MANILA, Philippines – The defense department is holding off repairs and other planned infrastructure projects on Pag-Asa Island, one of seven islets and two reefs occupied by Filipino troops in the disputed Spratly Islands.
Earlier, Foreign Affairs Secretary Albert del Rosario pointed out that the maintenance and repair of facilities in Pag-Asa Island are not covered by the Declaration of Conduct (DOC) of parties involved in the West Philippine Sea territorial disputes.
“Repair and maintenance is okay but before we can move construction materials to Pag-Asa, we have to build a port and doing so could change the landscape. It’s not allowed in the DOC,” Defense Secretary Voltaire Gazmin said in reference to earlier approved plans for the repair of Rancudo airfield in the island.
Rancudo airfield is a key supply line for the troops and 200 civilian residents.
Pag-Asa Island is the seat of Kalayaan town of Palawan that has jurisdiction over the Philipine-held territory in the disputed region, claimed in whole or in part by China, Vietnam, Taiwan, Malaysia and Brunei.
“We cannot repair the (airfield) because the construction materials will be coming from outside. Getting inside, if it will be by aircraft it will be very expensive and very impractical. So you have to bring in the boat but the boat cannot come in because there is no pier,” Gazmin said.
Security officials have been calling on the government to start immediate repairs of the Philippine facilities in the region, not necessarily to antagonize China and other claimant-countries, but to improve the morale and welfare of troops manning the outposts.
One security official noted that it is only the Philippines that is not doing anything to improve living conditions of the troops manning the outposts located in the middle of nowhere.
He said this is contrast to what China, Vietnam and Taiwan are doing in their respective controlled areas.
Marines are deployed on a three-month rotation basis in the disputed region but this is now being threatened by the increasing presence of Chinese warships and coast guard vessels in the area.
Ayungin Shoal, located within the country’s 200-nautical mile exclusive economic zone (EEZ), is being guarded by Marines on board a grounded Navy supply ship, the BRP Sierra Madre.

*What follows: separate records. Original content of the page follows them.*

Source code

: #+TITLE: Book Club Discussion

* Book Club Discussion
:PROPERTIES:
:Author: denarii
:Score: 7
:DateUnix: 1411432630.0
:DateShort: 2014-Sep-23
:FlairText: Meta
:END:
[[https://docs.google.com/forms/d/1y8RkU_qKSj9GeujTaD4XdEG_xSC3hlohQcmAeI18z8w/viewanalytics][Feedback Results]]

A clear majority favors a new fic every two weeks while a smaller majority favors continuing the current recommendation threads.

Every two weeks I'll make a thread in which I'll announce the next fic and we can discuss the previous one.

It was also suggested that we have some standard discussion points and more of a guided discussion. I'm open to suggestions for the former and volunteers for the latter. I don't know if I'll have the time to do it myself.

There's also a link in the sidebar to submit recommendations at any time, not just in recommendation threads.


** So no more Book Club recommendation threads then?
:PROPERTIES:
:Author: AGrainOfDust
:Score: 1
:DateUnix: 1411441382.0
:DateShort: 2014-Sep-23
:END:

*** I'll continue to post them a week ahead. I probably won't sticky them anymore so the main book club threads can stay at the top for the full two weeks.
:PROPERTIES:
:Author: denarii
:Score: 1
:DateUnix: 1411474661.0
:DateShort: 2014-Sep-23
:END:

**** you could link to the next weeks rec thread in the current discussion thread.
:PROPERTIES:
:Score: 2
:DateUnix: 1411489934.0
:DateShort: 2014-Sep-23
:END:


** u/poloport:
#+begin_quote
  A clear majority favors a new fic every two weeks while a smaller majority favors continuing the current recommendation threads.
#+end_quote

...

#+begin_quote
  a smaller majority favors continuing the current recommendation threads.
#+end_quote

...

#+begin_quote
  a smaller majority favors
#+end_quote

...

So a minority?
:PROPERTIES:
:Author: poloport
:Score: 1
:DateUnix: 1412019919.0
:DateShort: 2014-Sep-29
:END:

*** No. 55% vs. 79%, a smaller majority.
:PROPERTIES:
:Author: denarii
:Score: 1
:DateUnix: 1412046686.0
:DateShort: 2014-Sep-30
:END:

China, despite being a party of the DOC signed in 2000, has become very aggressive in laying its maritime claim to almost the entire South China Sea, building artificial islets on four reefs despite protests by the Philippine government.
Six- and three-story buildings, as well as ports, helipads, runway with gun implacement, are now sprouting out from these Chinese-built and controlled artificial islets formerly known as Kennar Reef, Calderon Reef and Burgos Reef by Manila.
Aside from completing its reclamation of these former obscure West Philippine Sea areas, Beijing is also developing further the Panganiban or Mischief Reef, an area located within the territorial waters of Palawan.
China’s Foreign Ministry expressed serious concern yesterday after the Philippines said it would resume repair and reconstruction works on disputed islands in the South China Sea, saying Manila was infringing on Chinese sovereignty.
The Philippines had halted activities last year over concerns about the effect on an international arbitration complaint filed against China.
Manila called on all countries last October to stop construction work on small islands and reefs in the South China Sea, most of which is claimed by China.
China itself is undertaking massive reclamation works in the area, while Taiwan, Malaysia and Vietnam have also been improving their facilities.
Chinese Foreign Ministry spokeswoman Hua Chunying said it was “seriously concerned” by the remarks of Secretary Del Rosario.
“On the one hand the Philippines makes unreasonable criticism about China’s normal building activities on its own isles, and on the other announces it will resume repairs on an airport, runway and other illegal constructions on China’s Spratly Islands, which it illegally occupies,” Hua said.
“This is not only a series infringement of China’s sovereignty, but it also exposes the Philippines’ hypocrisy,” she told a daily news briefing, calling on the Philippines to withdraw from the islands.
The Philippine foreign ministry said the works, including repairs to an airstrip, did not violate an informal code of conduct in the South China Sea because they would not alter the status quo in the disputed area. The 2002 code was signed by China and 10 Southeast Asian states in Phnom Penh.
In 2013, Manila filed an arbitration case at The Hague questioning the maritime boundaries claimed by Beijing. Del Rosario said Manila expects a decision in February next year.